Zachary Halley’s musical short film, Grind, brings a decidedly dark, yet energetic and often fun, perspective to the world of hook-up apps. Flatmates Vincent (Anthony Rapp) and Thane (Pasha Pellosie) are both having difficulty with their favorite casual hook-up app. For Vincent, he’s a charming intellectual with the keypad, but no one seems to be all that keen on him from a superficially physical standpoint. Thane has the exact opposite problem; as a model, he’s constantly getting hit up, but he’s looking for a more meaningful interaction.
To solve their dilemma, Thane proposes that Vincent use his skills to woo the type of person Thane is interested in meeting. Vincent protests at first; what will the potential hook-up think when the guy who was super-charming via text shows up and can’t sustain that level of conversation? Does it matter when you look as good as Thane does? Likewise, when it is suggested that Vincent use Thane’s looks to get his own men, the question becomes whether anyone will follow through when the person who appears doesn’t match the picture.
The two move forward with Thane’s plan, however, and all is somewhat fine. Both find new experiences, but it awakens a discomfort in Vincent he’s been hiding for some time; the sometimes callous superficiality of the entire hook-up app experience starts to drain on him. Likewise, Thane begins to confront his own feelings about what he truly wants.
First off, any time you can put Anthony Rapp in a position where he gets to sing his heart out, you’ve got something of quality. The man is talented to a ridiculous degree, and coupling that musical talent with the opportunity to deliver a powerful and layered performance only puts things over the top. Even if nothing else worked, Rapp is spectacular in this film.
The good news is that he’s not the sole success of this short. The film creates its own world and does an incredible job of bringing the audience in and setting up the stakes, while remaining fun and entertaining. When things turn dark, and they do, horribly so, it is a shocking moment but, at the same time, fitting with how the film has been building the emotions of its tale. You may not want to believe that these things can happen, but they also don’t feel unbelievable in the context of the film.
As far as the musical numbers go, I think they integrate nicely into the shifting energy of the film. There aren’t any songs that I found myself singing after the fact, so I don’t know that there’s anything catchy in that classically musical sense, but that doesn’t mean an impact isn’t made in the moment. For example, while I can’t remember exactly how the song sounded that was part of the most intensely dark scene in the entire short, I can’t forget the power of that scene as a whole. The musical moments fit naturally, enhance the experience and everything works together to make something memorable.
The main criticism of this film is going to be the running time. Pushing past twenty minutes is hard enough as is for a short film, but going into the low thirties is stranding the film in an area where it is historically challenging to find an audience. A thirty-plus minute short is hard to program at a film festival, and when was the last time you saw something in a theater or on television that was over thirty minutes, but nowhere near an hour? It’s unfortunate, because it’s an extra obstacle for an indie short film that is already faced with so many obstacles to begin with just by being an indie short film.
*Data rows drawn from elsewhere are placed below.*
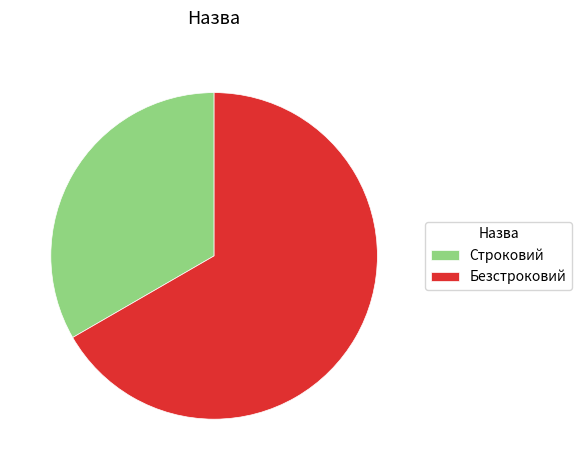

Is there a majority slice in this chart?

Yes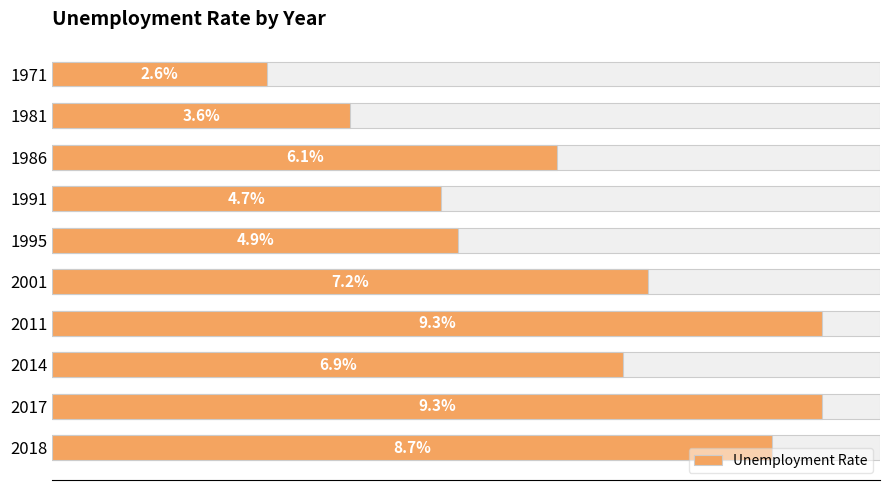

True or false: the data shows 8.7 at 2018.

True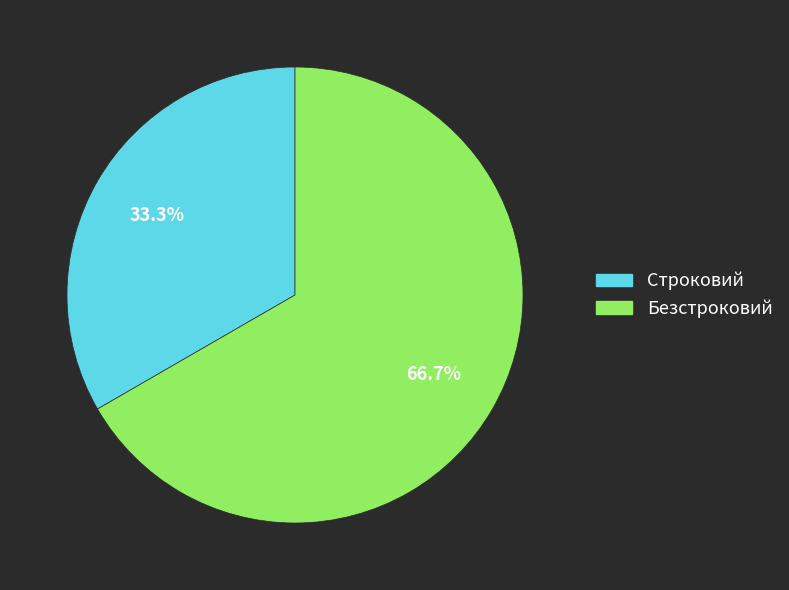

Is there a majority slice in this chart?

Yes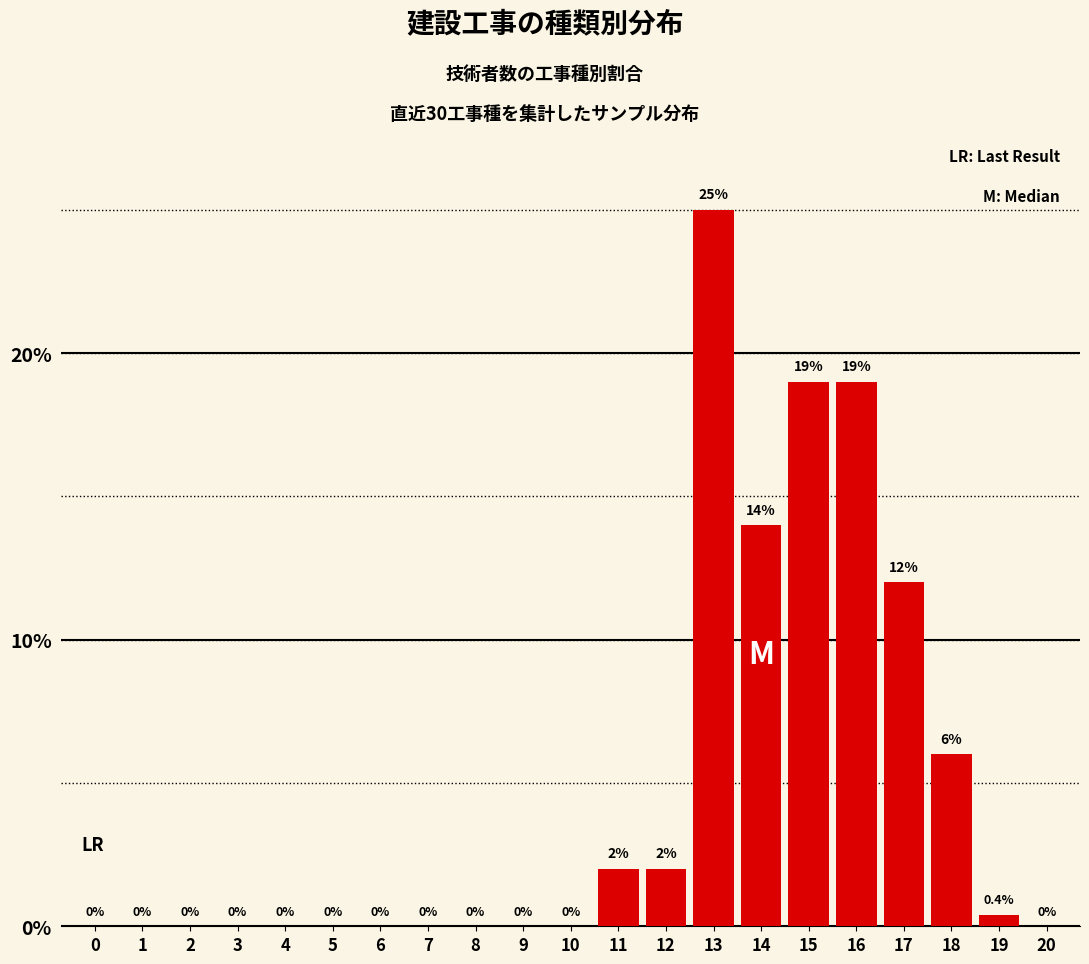

Reading left to right, transcribe all the data shown in this chart.

0=0.0	1=0.0	2=0.0	3=0.0	4=0.0	5=0.0	6=0.0	7=0.0	8=0.0	9=0.0	10=0.0	11=2.0	12=2.0	13=25.0	14=14.0	15=19.0	16=19.0	17=12.0	18=6.0	19=0.4	20=0.0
Does the short need to be this long? I think an argument could be made that a song could be eliminated, perhaps, or the narrative tightened up; while there are elements that become repetitive, they do evolve, but perhaps not fast enough? From my perspective, I think the film does work as is, but I don’t know how many people will get to see it as is. Perhaps the answer is an expansion in the other direction; working more character growth in other ways, adding scenes that aren’t necessary musical, but serve to expand upon the lives of Thane and Vincent. Maybe there’s a feature to be found?
But that’s all theoretical, and I do think the film strikes a strong balance as it currently exists, so maybe it is exactly as it should be, all other practical concerns be damned. It’s a unique visual and auditory experience, and it paints the world of hook-up apps in a way I had not thought about. I do hope I’m wrong about the film having difficulty getting to an audience, because I do think it deserves to be seen.